XXVII
L’hôpital est un lieu que l’on préfère normalement éviter. Surtout cette partie-là, avec ces gens qui parlent aux murs, qui embrassent des fantômes et accourent vers des silhouettes invisibles en criant des noms qui n’ont jamais existé. Avec ces enfants qui passent leurs jours dans des chambres aux parois tristement décorées de quelques photos de famille, à cause des failles de leur esprit.
On lui avait dit d’attendre dans le couloir, la salle de parole étant encore occupée.
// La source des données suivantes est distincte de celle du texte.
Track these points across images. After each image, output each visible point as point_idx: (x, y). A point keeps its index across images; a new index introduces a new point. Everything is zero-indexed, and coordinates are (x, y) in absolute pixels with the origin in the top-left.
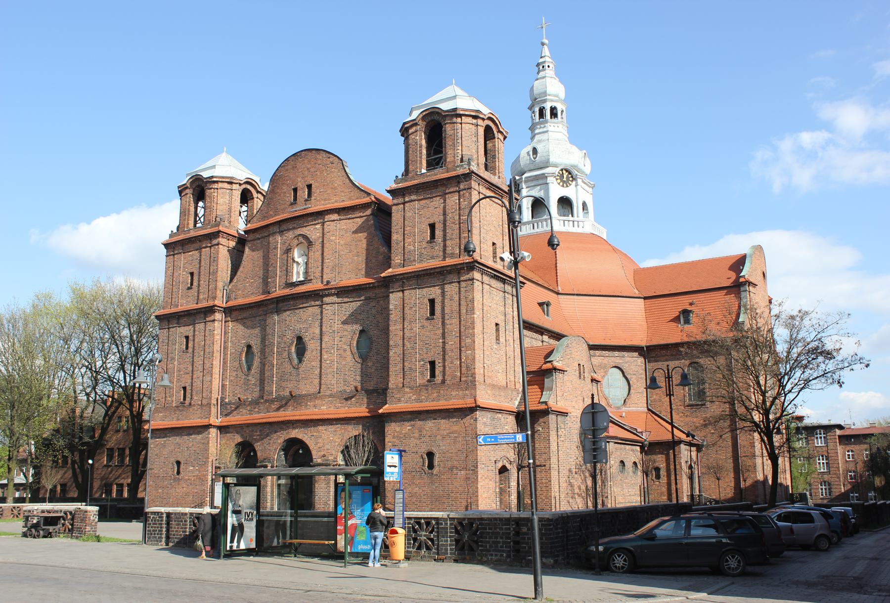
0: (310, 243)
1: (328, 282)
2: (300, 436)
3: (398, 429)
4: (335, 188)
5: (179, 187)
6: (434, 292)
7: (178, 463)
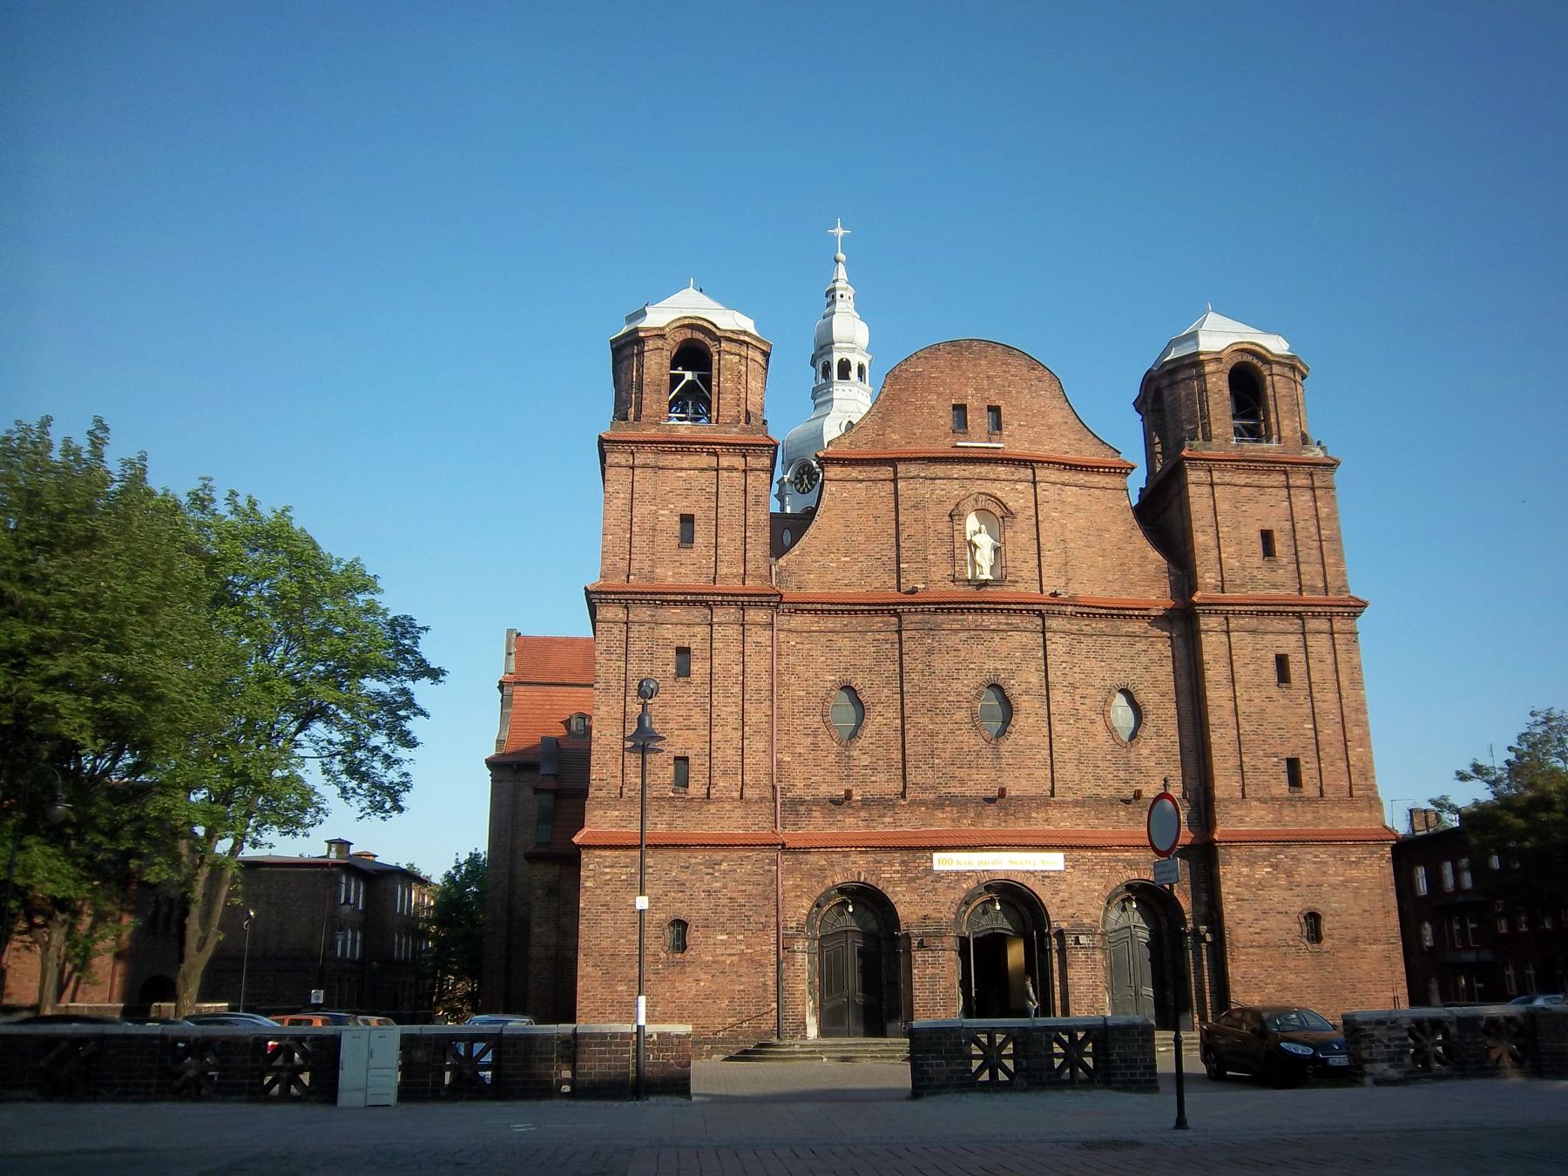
0: (1009, 514)
1: (1055, 595)
3: (1245, 870)
7: (680, 925)
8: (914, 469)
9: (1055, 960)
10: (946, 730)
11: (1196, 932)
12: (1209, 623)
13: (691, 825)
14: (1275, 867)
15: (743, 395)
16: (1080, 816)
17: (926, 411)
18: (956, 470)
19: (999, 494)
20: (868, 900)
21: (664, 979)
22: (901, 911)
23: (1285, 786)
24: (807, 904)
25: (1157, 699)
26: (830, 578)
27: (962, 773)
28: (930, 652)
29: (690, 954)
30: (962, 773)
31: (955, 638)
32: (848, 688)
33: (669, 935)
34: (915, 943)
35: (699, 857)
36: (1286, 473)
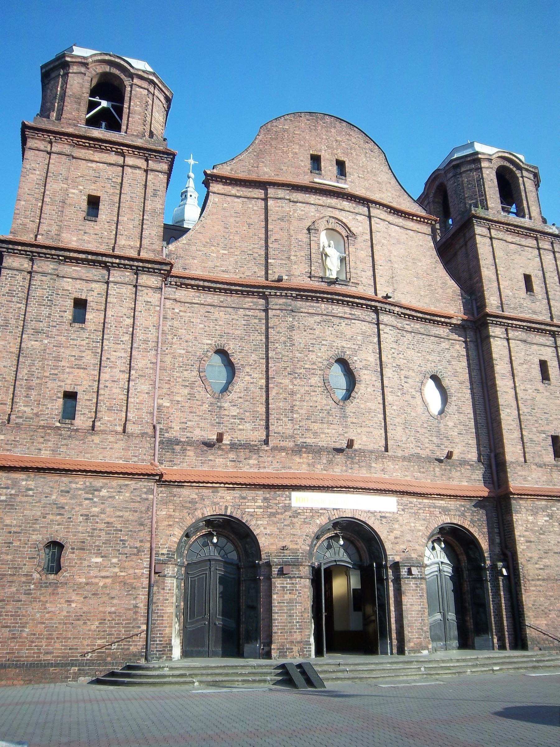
0: (351, 235)
3: (531, 518)
4: (379, 183)
7: (56, 547)
8: (281, 193)
9: (391, 588)
10: (302, 390)
11: (494, 567)
12: (495, 331)
13: (72, 454)
14: (551, 516)
15: (148, 119)
16: (407, 469)
17: (290, 155)
18: (313, 198)
19: (344, 220)
20: (232, 531)
21: (35, 600)
22: (263, 542)
24: (178, 533)
25: (458, 386)
26: (210, 264)
27: (316, 427)
28: (291, 328)
29: (63, 576)
30: (316, 427)
31: (311, 321)
32: (222, 352)
33: (44, 556)
34: (275, 570)
35: (80, 482)
36: (536, 239)
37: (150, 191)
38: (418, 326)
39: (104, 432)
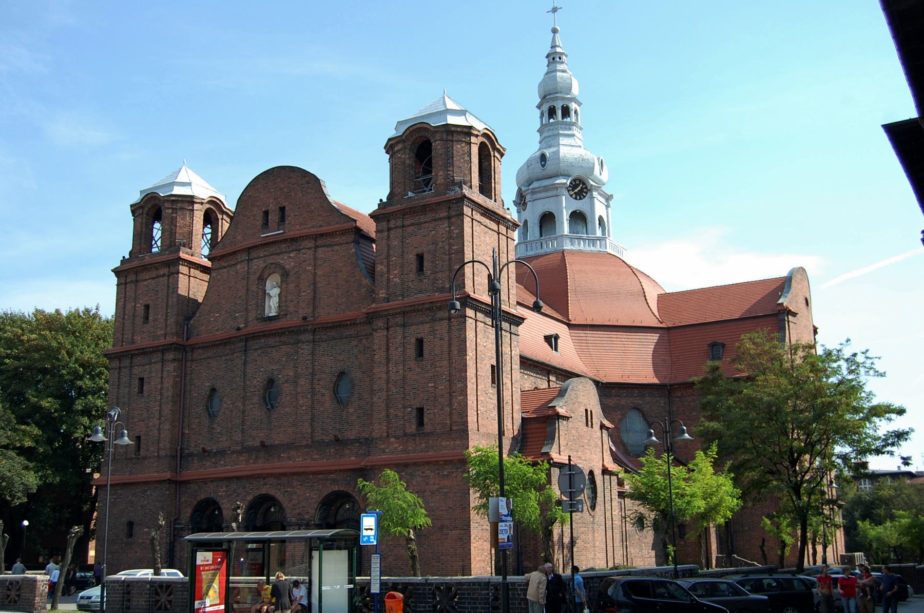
2: (272, 492)
5: (131, 206)
6: (423, 330)
7: (131, 524)
23: (414, 427)
37: (171, 290)
38: (333, 333)
39: (150, 458)
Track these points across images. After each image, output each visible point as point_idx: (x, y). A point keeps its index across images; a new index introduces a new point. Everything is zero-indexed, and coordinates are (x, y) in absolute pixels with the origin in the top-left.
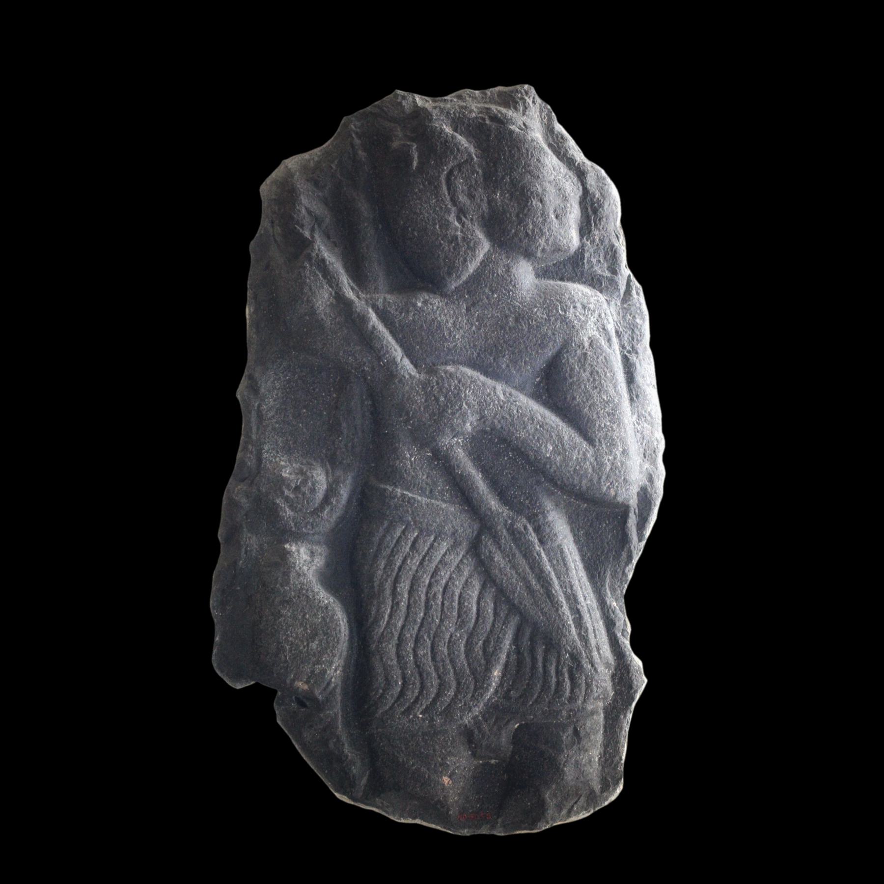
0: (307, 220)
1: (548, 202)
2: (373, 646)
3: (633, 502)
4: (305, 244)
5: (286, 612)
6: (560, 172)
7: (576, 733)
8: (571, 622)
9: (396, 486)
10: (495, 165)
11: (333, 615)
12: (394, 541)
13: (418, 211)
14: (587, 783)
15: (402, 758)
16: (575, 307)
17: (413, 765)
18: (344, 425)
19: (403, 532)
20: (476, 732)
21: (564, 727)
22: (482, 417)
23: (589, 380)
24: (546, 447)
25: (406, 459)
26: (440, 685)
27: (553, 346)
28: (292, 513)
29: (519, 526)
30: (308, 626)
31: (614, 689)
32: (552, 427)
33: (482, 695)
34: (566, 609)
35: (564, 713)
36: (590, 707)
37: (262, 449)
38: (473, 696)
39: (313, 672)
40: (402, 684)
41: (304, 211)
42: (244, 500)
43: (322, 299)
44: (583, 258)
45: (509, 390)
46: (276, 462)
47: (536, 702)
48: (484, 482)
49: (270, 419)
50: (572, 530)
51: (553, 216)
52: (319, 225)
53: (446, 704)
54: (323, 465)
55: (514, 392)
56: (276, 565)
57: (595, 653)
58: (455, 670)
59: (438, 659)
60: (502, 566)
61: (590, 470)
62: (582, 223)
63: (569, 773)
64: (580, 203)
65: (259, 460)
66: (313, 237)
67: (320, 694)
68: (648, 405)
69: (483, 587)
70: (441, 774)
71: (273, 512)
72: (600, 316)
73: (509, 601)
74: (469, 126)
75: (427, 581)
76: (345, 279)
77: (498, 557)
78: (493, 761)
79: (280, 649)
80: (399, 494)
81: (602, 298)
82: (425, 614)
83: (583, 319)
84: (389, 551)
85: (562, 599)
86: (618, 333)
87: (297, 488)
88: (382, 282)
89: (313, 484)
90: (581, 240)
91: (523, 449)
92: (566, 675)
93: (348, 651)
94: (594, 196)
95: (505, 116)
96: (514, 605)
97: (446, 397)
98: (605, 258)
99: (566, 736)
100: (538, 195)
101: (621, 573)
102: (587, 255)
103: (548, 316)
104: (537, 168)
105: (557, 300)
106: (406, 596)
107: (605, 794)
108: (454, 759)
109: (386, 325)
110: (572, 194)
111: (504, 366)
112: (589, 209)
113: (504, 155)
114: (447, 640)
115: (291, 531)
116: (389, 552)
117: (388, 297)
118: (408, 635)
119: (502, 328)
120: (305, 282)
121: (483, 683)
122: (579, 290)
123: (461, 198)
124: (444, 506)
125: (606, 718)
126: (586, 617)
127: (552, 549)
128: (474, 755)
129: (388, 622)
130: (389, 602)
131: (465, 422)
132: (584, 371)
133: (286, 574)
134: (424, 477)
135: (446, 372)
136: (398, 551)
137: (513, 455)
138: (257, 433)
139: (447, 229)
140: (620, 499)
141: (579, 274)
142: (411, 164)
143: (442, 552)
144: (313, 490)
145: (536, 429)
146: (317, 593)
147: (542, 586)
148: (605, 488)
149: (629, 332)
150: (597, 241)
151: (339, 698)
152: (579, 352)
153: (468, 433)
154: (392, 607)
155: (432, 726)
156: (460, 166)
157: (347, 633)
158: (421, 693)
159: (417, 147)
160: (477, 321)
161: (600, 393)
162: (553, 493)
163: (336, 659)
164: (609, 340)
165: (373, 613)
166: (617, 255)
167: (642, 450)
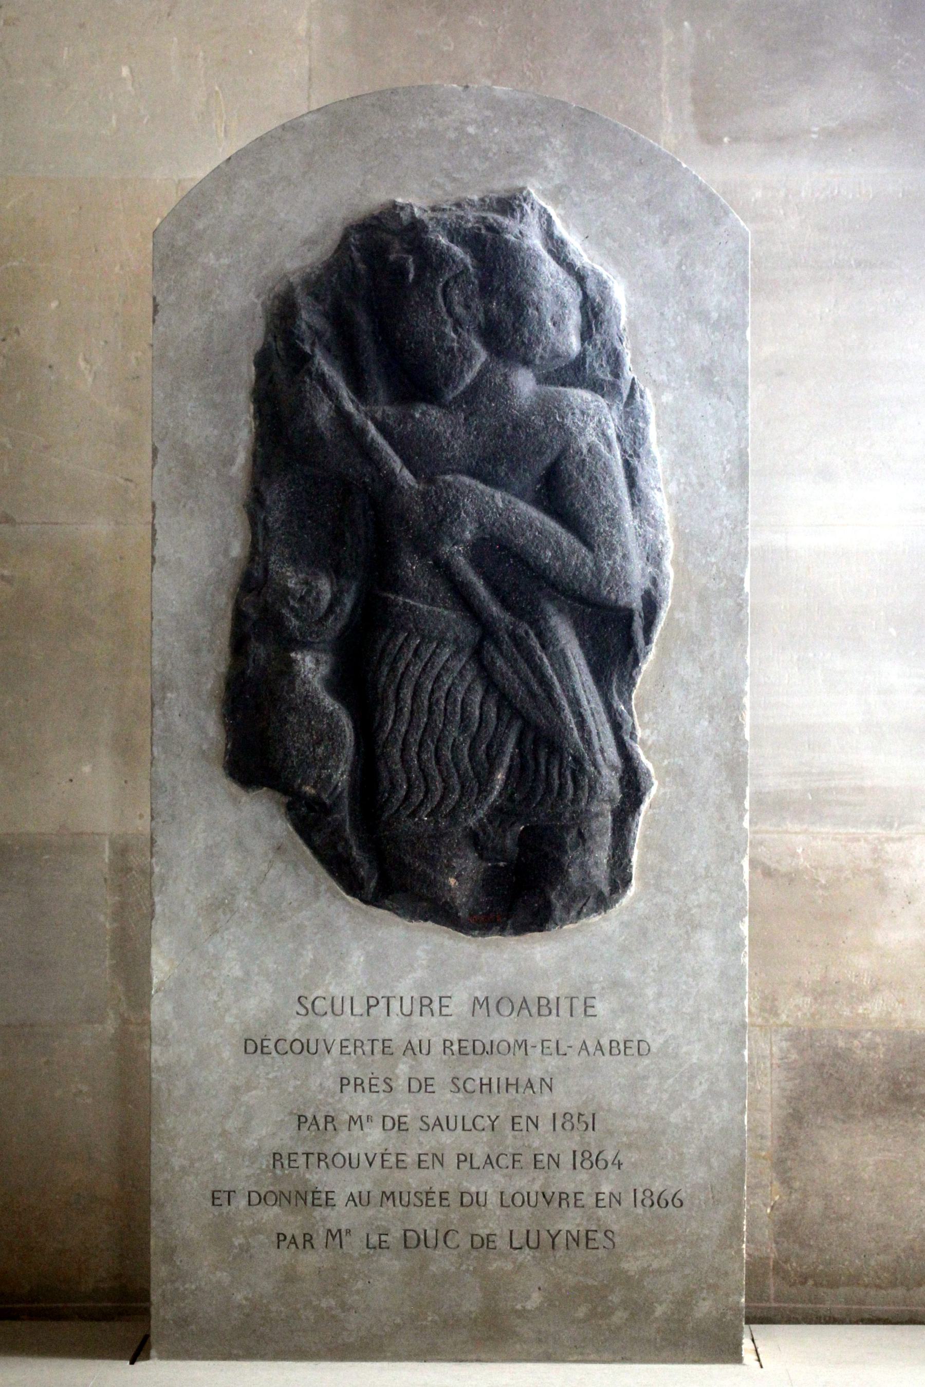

Voyant que la personne chargée de l’accompagner était partie s’occuper d’une urgence, elle se retrouvait seule, à nager dans sa blouse, et décida, faute de chaise, de se laisser glisser le long du mur, par terre. L’agitation et la gêne d’être là commençaient à devenir étourdissantes. Il y avait moins de monde la dernière fois.
La tête entre les genoux, elle chercha la quiétude, endormie par les pas des patients. L’étage était calme, personne ne prêtait attention à une lubie de plus.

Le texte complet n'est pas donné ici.